Samus has rarely felt this sharp in 2D. Sliding, countering, wall-jumping, and burning through Planet ZDR gives the whole game a hard, polished rhythm that very few entries in the genre can match. The E.M.M.I. robots help too. They turn sections of the map into controlled panic, which gives the game a pressure most Metroidvanias never even try for. It sits here because it is more directed than the games above it, but if pure control feel is the main thing you care about, this is one of the cleanest games on the list.
6. Animal Well

A lot of Metroidvanias want to make you feel stronger. Animal Well would rather make you feel curious. It is a strange, quiet little labyrinth full of items that do more than they first appear to, creatures you never fully trust, and secrets that seem to open into other secrets.

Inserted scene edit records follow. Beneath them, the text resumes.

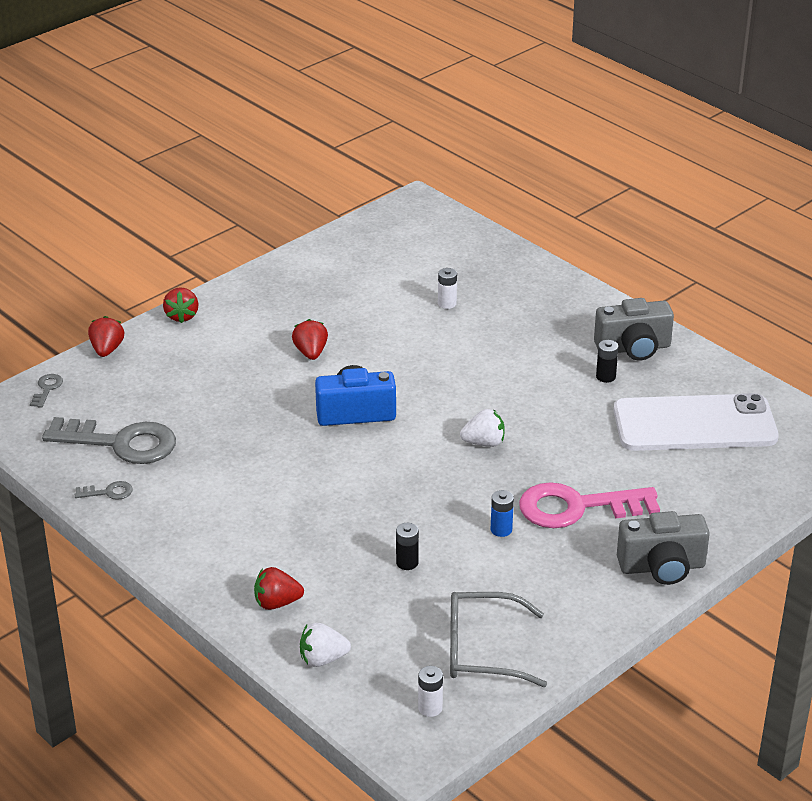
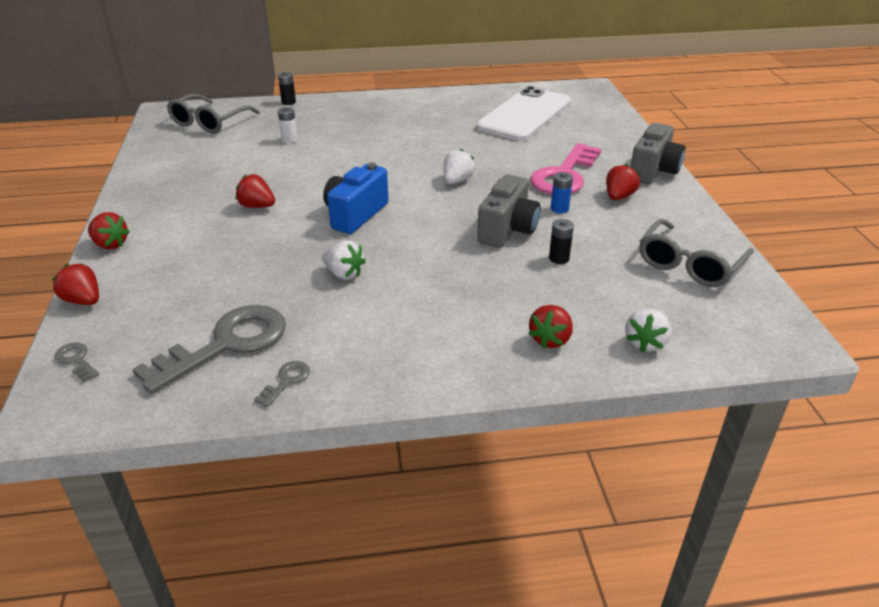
camera: 55 degrees left, 0 degrees up
(260, 452) = (344, 274): none -> white strawberry
(425, 240) = (209, 122): none -> grey glasses
(430, 708) = (744, 312): white battery -> none
(571, 561) = (619, 197): none -> red strawberry
(605, 377) = (444, 121): black battery -> black battery (288, 102)
(633, 348) = (428, 105): grey camera -> grey camera (507, 230)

That makes it less straightforward than the action-heavy games above it, but also much more memorable. It is the kind of game that gets deeper the more closely you look at it, which is why so many people finished it and then immediately started thinking about everything they missed.
5. Prince of Persia: The Lost Crown

This is the slickest game here in a very modern way. Sargon is quick, precise, and fun to control before the best traversal tools even arrive, and once the time powers start opening up the map the whole thing turns into a beautifully tuned platforming machine.
The combat helps push it higher than a lot of recent genre entries too. It is not just serviceable. It has snap, with enough aggression and movement baked into it that fights feel like part of the exploration rather than a pause between puzzles. It misses the top four because it does not have quite the same mystique as the all-timers, but it earns its spot the hard way: by being outrageously playable.
4. Castlevania: Symphony of the Night

Some older games stay on lists like this because people feel obliged to keep bowing to them. This one stays because it is still excellent. Alucard’s run through Dracula’s castle has style the genre never really got over. The castle itself is memorable, the music is still fantastic, and the light RPG layer gives the whole thing a lovely sense of growth without smothering it in menus.
It lands at four because later games have tightened movement and pushed combat further, but the confidence of it still carries. It is glamorous, strange, and full of the kind of secrets that make a map feel bigger than it really is.
3. Ori and the Will of the Wisps

This is the most graceful game on the list. Everything about Ori’s movement feels tuned to be just a little more elegant than you expect. Jumping, dashing, grappling, and flying through the world has that rare quality where traversal itself becomes the reward. It also helps that the game looks ridiculous in motion. The backgrounds, lighting, and animation give it a warmth and richness that almost nobody else in the genre can match.
It ranks third because the top two changed the shape of the genre more decisively, but on pure feel, Will of the Wisps is close to unbeatable.
2. Super Metroid

The genre still lives in this game’s shadow for a reason. Planet Zebes remains a masterclass in how to make a world feel dangerous, lonely, and full of possibilities without overexplaining itself. New abilities like the Grapple Beam and X-Ray Scope do not just unlock doors. They change how you think about the map. That is the real trick.
The game teaches you to re-read space, and once it has done that, you start seeing half the genre through its eyes. It is number two because time has moved on in a few small ways, but the atmosphere, map design, and sense of discovery are still almost impossible to argue with.
1. Hollow Knight

This is still the one. Hallownest feels huge without ever becoming shapeless, and every part of the game seems to understand exactly how much pressure to apply. The combat is simple enough to read quickly but deep enough to matter, the charm system gives your build real personality, and the boss lineup is full of fights that feel demanding without turning cheap.
More than that, the whole world has mood. It is sad, beautiful, ruined, and strangely inviting, which is not an easy combination to pull off. Plenty of games on this list do one thing brilliantly. Hollow Knight is number one because it does almost everything brilliantly at the same time, and it still makes the genre feel larger just by existing.